John Trott was born in Robertsbridge, Sussex, England on 11 October 1894 to Joseph and Sarah Elizabeth Trott, one of the younger of their many children. John, like his father, worked as a farm labourer, starting at age sixteen. His elder brother William had become a florist. But times were difficult then for rural labourers in England – it was the end of what has been called the Great Depression of British Agriculture. William left on the SS Lake Manitoba in 1910 to try his chances in Canada, living in Berlin [now Kitchener], Ontario until 1912. He then returned to his family in Sussex and, with the help of the Salvation Army, which assisted less-well-off emigrants, William and his brother John boarded the SS Ascania at Southampton on 3 April 1913. Disembarking in Portland, Maine, they headed for Toronto on the Grand Trunk Railway, proposing to look for general labouring jobs.

But on their way the brothers made a change, probably at the train station in Montreal, and headed to Ottawa instead. It is quite likely that the brothers boarded on Creighton Street with the family of Dennis Awcock, who had travelled with the Trott brothers from Sussex. William Trott married Eva Bessie Awcock in Ottawa in 1914 and remained living with her family until he enlisted to serve in the First World War in 1916. Meanwhile John Trott had taken a position in North Gower as a farm hand, with either the Fennells or Mackeys, probably to help with the harvest season in 1913. But John did not stay on the farm for long, and he seems to have left sometime in 1914, moving to Guelph.
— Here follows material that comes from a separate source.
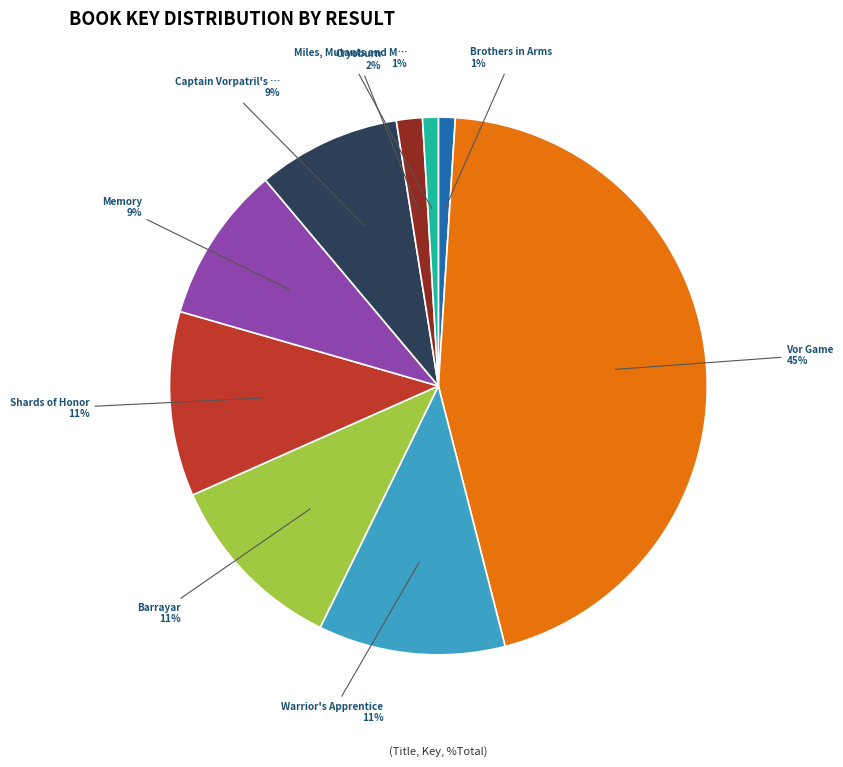

Is there a majority slice in this chart?

No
John was there working as a box-maker at the time of his own enlistment in the Canadian Expeditionary Force on 18 January 1915, at the age of twenty. Before reaching France, he moved between 108th Regiment, 34th Battalion, 23rd Battalion, and 3rd Brigade Signallers (attached to the 39th Reserve Battalion), finally joining 13th Battalion in the field on 31 July 1916. Just eleven days later, on 11 August 1916 he was admitted to No. 8 Stat. Hospital, Wimereux suffering from shell shock. North Gower folk who remembered him might have read the announcement of his wounding in the Ottawa Journal on 21 August. He moved between convalescent depots until arriving at Base Depot in Harfleur on 17 September 1916. Having complained about his feet since arriving in the field, due to long route marches on the Somme, he was found to have flat feet and was transferred back to England for the remainder of the war, serving with 1st Quebec Regiment and 53 District, Canadian Forestry Corps.

Meanwhile, on 26 December 1917, he received approval to marry Emily Elizabeth Ide. Discharged in England on 13 May 1919, he joined his wife in Worthing, Sussex, where he stayed until at least 1936, later dying in Brighton in 1950. At some point during the Great War, though, he had gotten a “hands across the sea” tattoo, bearing it thereafter in memory of his short stint in Canada, helping on the farm in North Gower, and leaving for us here today one photograph.

In the included photograph, note the lack of decoration in the studio scene and the careless inclusion of the scene edge at the photograph’s right side – indicating perhaps that Panel & Ping Pong was affordable for low-income wage earners like John Trott but also that it was not professional enough to remain long in business. Like Trott, Panel & Ping Pong Studio seems to have appeared in Ottawa in late 1913, taking over Donaldson’s Studio, but, again like Trott, it had moved on after only a year or so.

Sources: Canadian and American immigration records [via Ancestry]; British emigration records [via Ancestry]; English census records [via Ancestry]; CEF military personnel records [LAC]; Ottawa Journal; Ottawa City directories.